Можно было назвать  и второго ангела-хранителя Никитского сада - Лысенко, с которым его соединяли путы сельскохозяйственной академии. Пусть  дежурная сама  решает: история это или бред жизни?

     Мир был хлопотным, мир был чудным
     Под туманом юным, тревожным,
     А теперь, в этом веке безлюдном,
     Стал пустынным он и несложным ...

Конечно,  дежурная хотела услышать что-то другое, но я  продолжала читать самого польского из поляков: чтобы впредь не набивалась с модными темами. Но нет! Она была несгибаемой.   

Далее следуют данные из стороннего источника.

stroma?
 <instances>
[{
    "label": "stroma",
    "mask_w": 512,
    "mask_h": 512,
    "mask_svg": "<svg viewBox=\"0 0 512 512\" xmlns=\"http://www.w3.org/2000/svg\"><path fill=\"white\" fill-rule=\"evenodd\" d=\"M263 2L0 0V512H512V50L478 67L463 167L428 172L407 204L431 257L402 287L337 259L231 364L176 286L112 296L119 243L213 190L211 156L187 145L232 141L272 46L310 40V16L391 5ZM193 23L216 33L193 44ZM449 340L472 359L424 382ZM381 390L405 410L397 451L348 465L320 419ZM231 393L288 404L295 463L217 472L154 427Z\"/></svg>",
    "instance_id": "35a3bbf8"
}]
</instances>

     - На всякий случай запомните,- сказала она,- когда Молотова расстригли, памятник ему возле купоросного бассейна подлежал ликвидации. Его заключили в клеть, и он стоял как арестованный. Потом на него натянули холстину, чтобы не смущать иностранных гостей. И так он простоял, пока не нашли технику. Это у  вас, в столице, шито-крыто, по ночам, втихаря, а у нас выносят при стечении народа...

     Меня позабавило столь оригинальное осуждение столичной практики.

    
- А Лысенко? - спросила я. - Тоже задвинули за решетку?
    
- Тут обошлось! Ни в мраморе, ни в граните не красовался.

 Её гневное чувство ограничивалось расправой над монументами. В этом было что-то обнадеживающее, как и в том, что идолы уходили в макулатуру.
    
- Никто не звонил? - спросила я, возвращая дежурную к будням.
    
- А сколько кавалеров вам требуется? – ответила она удивленно, не делая секрета из своих наблюдений.

 Похоже, у моря старушка признавала только любовные отношения. Я пожала плечами и подалась к лестнице.
 
- Я сказала «кавалеров», а не «любовников»,- закричала она вдогонку, - что не одно и то же! Имейте в виду, превратить кавалера в любовника – не такое простое дело.
 – Вы считаете?
 – Я считаю!.. Это факт. Запомните: в любви главное поцелуй. Если он приятен и сладок и вас от него шатает, и сами вы таете, а он горит на губах, то всё остальное будет еще приятней.
 
 Я улыбнулась, находя суждение небесспорным, однако во внимание приняла.
В комнате по-прежнему было солнечно и так  же слышались волны. Кажется, ничто не изменилось, но это только кажется. Одна архивная папка, а всё стало другим – из-за проклятой надписи: «Макулатура». Тогда-то и спросила себя: «Зачем  взяла эту папку?»  Было так хорошо. Море. Солнце. Встречи с директором. А теперь всё достанется  ей – неприкаянной тени. Всё или почти всё?  И неизведанный поцелуй? Не знаю...

                Послесловие

     Судьба этого рассказа претерпела много невзгод. Автор желал не просто видеть его напечатанным, но напечатанным на родине главного действующего лица,  в Польше. Тем самым  хотел, отдавая дань его памяти,  репатриировать саму  бедную тень сироты. Однако идея не имела успеха. Чванливыми и надутыми, словом, одними из тех, кого называют официальными лицами,  было сказано: «Поляк, который прижился у вас, в России, - не поляк». Увы, жестокость так же тупа, как и глупость, особенно если тщится  изобразить гордость да еще под  покровительством  центра, названного Культурным. Речь не о ней, а о том, что у милосердия нет национальности, как, помимо души, у боли нет другой  родины.